As per government records, bank credit growth for FY15 (12.6 percent YoY growth for total credit) was driven by the farm sector that contributed 25 percent to the incremental growth in the system in 2014-15. Finance minister Arun Jaitley targeted 6.3 percent YoY growth in banks’ credit to the agriculture sector, but actual growth may slow down as banks continue to grapple with the routine deterioration in farm loan asset quality. A final picture should emerge by June-end.

UNEASY SHIFT

Lal says that if agriculture lending slows down, banks in India could shift their loanable funds to alternatives, such as the Rural Infrastructure Development Fund to meet priority sector requirements. “But it is easier said than done because the switch from the higher yielding agricultural loans to the development fund will invariably impact profitability even further,” says Lal.

As per government estimates, system-wide agricultural non-performing assets (NPA) as a percentage of total agricultural advances will increase to 16.9 percent in 2015 from 13 percent in 2014 due to unseasonal rains. These heavily exposed individual banks may also see their agriculture NPA levels increasing more than double and the system-wide impact will be a 40 basis point increase in gross NPA ratios on total advances. Mundle says the profitability impact of these stressed agricultural loans indicates a higher asset depletion.

Kshtrapati Shivaji, chairman, Small Industries Development Bank of India also feels Indian banks are not in a happy condition.

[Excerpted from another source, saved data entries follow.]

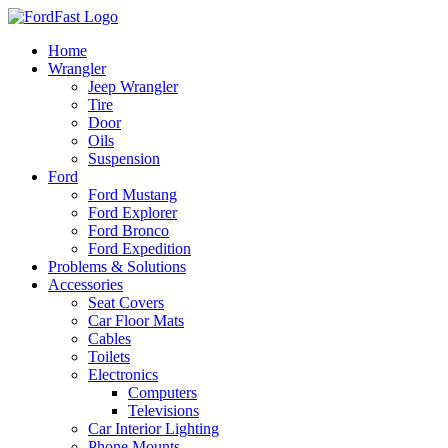
Skip
to
Home
content
Wrangler
Jeep Wrangler
Tire
Door
Oils
Suspension
Ford
Ford Mustang
Ford Explorer
Ford Bronco
Ford Expedition
Problems & Solutions
Accessories
Seat Covers
Car Floor Mats
Cables
Toilets
Electronics
Computers
Televisions
Car Interior Lighting
Phone Mounts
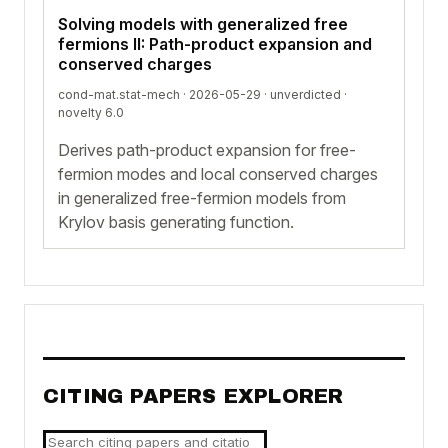
Solving models with generalized free
fermions II: Path-product expansion and
conserved charges
cond-mat.stat-mech · 2026-05-29 ·
unverdicted
·
novelty 6.0
Derives path-product expansion for free-
fermion modes and local conserved charges
in generalized free-fermion models from
Krylov basis generating function.
CITING PAPERS EXPLORER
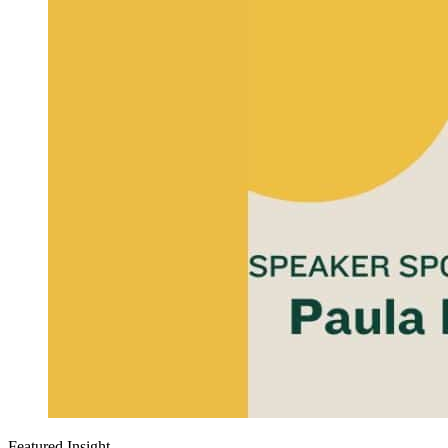
Featured Insight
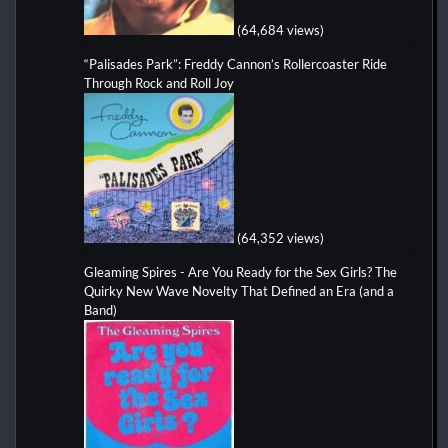
(64,684 views)
“Palisades Park”: Freddy Cannon’s Rollercoaster Ride
Through Rock and Roll Joy
(64,352 views)
Gleaming Spires - Are You Ready for the Sex Girls? The
Quirky New Wave Novelty That Defined an Era (and a
Band)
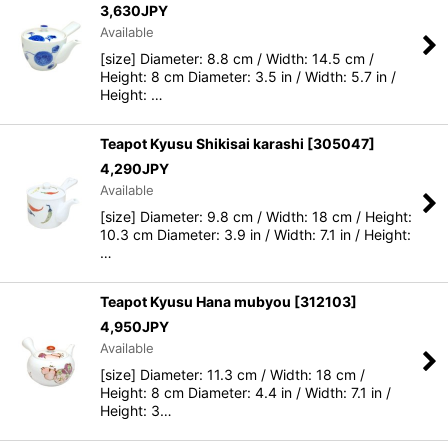
3,630
JPY
Available
[size] Diameter: 8.8 cm / Width: 14.5 cm /
Height: 8 cm Diameter: 3.5 in / Width: 5.7 in /
Height: …
Teapot Kyusu Shikisai karashi
[
305047
]
4,290
JPY
Available
[size] Diameter: 9.8 cm / Width: 18 cm / Height:
10.3 cm Diameter: 3.9 in / Width: 7.1 in / Height:
…
Teapot Kyusu Hana mubyou
[
312103
]
4,950
JPY
Available
[size] Diameter: 11.3 cm / Width: 18 cm /
Height: 8 cm Diameter: 4.4 in / Width: 7.1 in /
Height: 3…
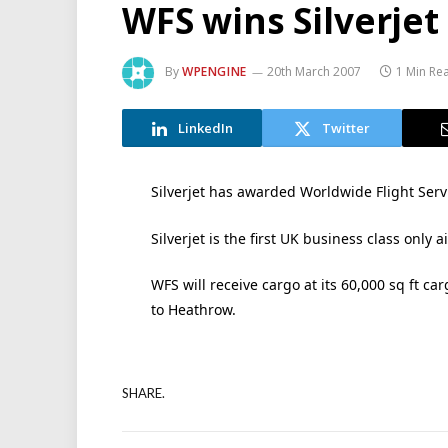
WFS wins Silverjet
By
WPENGINE
20th March 2007
1 Min Re
LinkedIn
Twitter
Silverjet has awarded Worldwide Flight Servi
Silverjet is the first UK business class only ai
WFS will receive cargo at its 60,000 sq ft c
to Heathrow.
SHARE.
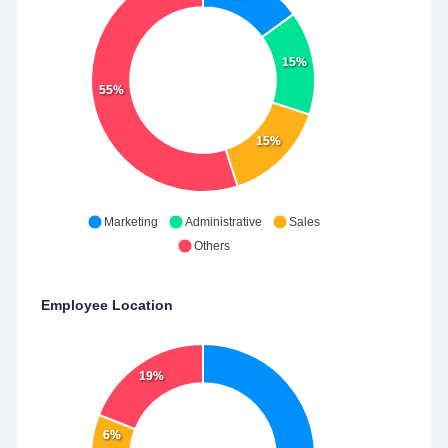
15%
55%
15%
Marketing
Administrative
Sales
Others
Employee Location
19%
6%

He says they have high-stressed assets that amounted to 10.6 percent of total credit at end-December 2014 and are expected to increase to 13 percent by end-March 2016. And if rains are untimely, this could cross 14 percent. “The pressure is high on smaller banks, they will have to find a way out of this crisis because SMEs are crucial to India’s growth story,” adds Shivaji.

Someone needs to find a magic wand to end the bad times. The toss is between Rajan and Jaitley.